То наша зелень, карья гарь, прокрустыванье уст,
короста роста бытия, о милая моя…
Сама не свойственна себе, сама ты не своя,
глядишь, от близости страшна, как дикая волна –
горами моря горизонт загустевает, пуст!
…Морями горя прорезает чайку тишина.
Ты слышишь? Это ветра кровь. Она в глуши течёт,
она на загнанном коне, крутя своим мечом,
гордясь разодранной спиной, прогрызанным плечом –
усталый рыцарь, что летит, не помня ни о чём,
а лишь о том, что вьётся змей и катится кольцо…
Мы будем время убивать, покуда не убьём.
Дрожа, обвившись вкруг тебя, ищу твоё лицо.
2014
Искусство
…Вином бега и боя сверкает сей бриллиант.
Пожрёт ли вепрь Мелеагра – любовника Аталант?
Лихой кавалер клыкастый и гончий бог языкастый –
кто здесь повелитель бойни, кто пущен на провиант?
Искусства олений профиль, косящий безумной астрой,
охотой живёт разбойной – двуличен, свиреп талант!
А сердце как Гулливертер: бог выдаст – свинья не съест…
Навстречу ломится вепрь – хрюканье, визг и треск.

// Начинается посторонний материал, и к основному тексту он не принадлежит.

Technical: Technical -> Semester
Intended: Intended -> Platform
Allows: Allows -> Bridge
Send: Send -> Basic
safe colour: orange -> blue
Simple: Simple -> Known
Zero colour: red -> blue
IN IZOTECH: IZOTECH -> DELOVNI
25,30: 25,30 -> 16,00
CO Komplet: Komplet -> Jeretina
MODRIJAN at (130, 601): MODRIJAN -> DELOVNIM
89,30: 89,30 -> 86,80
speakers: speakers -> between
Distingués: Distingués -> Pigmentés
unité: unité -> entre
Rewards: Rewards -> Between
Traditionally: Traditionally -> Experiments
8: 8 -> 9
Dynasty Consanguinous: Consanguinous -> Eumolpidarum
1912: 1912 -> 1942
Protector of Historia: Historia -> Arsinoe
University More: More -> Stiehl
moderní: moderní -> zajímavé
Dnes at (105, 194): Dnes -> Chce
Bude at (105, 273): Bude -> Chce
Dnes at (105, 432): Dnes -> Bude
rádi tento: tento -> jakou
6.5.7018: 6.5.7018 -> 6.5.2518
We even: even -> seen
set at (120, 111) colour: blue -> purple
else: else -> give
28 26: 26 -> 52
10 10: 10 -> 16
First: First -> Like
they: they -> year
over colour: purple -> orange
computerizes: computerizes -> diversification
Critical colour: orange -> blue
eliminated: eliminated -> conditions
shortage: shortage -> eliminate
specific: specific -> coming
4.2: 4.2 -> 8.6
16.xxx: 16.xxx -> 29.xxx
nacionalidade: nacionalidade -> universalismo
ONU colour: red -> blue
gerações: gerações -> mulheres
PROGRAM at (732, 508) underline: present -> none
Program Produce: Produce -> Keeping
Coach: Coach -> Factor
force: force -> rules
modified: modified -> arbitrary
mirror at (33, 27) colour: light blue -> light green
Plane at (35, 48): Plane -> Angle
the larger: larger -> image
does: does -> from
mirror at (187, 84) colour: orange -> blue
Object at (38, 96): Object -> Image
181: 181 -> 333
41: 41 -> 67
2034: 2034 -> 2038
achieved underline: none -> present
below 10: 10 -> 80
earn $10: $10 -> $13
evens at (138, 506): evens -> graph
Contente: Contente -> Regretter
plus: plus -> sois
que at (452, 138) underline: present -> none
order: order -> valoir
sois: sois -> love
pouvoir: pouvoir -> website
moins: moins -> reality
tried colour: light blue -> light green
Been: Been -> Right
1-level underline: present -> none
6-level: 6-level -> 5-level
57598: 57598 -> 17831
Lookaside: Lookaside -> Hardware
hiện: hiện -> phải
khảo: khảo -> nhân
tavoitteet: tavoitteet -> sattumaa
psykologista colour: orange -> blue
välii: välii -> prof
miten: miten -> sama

Летит Мелеагр-воитель, хмельной головокружитель –
с ним свара весёлой своры, птичьих боёв бурлеск!
Поющий копья стремитель, он ветреный небожитель –
но пожираем блеском, рождающим новый блеск!
…Летит ли душа в железе бомбить город вечерком,
слизнёт ли кровь на порезе милая язычком,
котёнок ли ночью плачет – счастливец поёт и скачет,
лицо под луной маячит крахмальным воротничком…
Мелодия старше смерти – а боль ничего не значит.
Сверкнуть небывалой нотой – и хрустнуть под каблучком!
…И вот наступает свадьба – копьё и кабаний визг.
Глаза у него – карбункул, а шкура – как медный диск.
Елены Прекрасной тело жаждою ран горело –
и сколько героев млело в фонтанах кровавых брызг!
Эдип перед сфинксом хвастал: справлюсь, мол, с Иокастой –
и сфинкс, подавившись насмех, вдруг разбивался вдрызг!
…Жируют на трупах черви, герои сошли в Аид.
Елена играет с вепрем, а Иокаста – гид.
Эдипу сверкает сцена, Алфея сожгла полено,
а площадь полна ослами, и пьеса – инвариант…
Три слова спасут из плена – Искусство, Инцест, Измена.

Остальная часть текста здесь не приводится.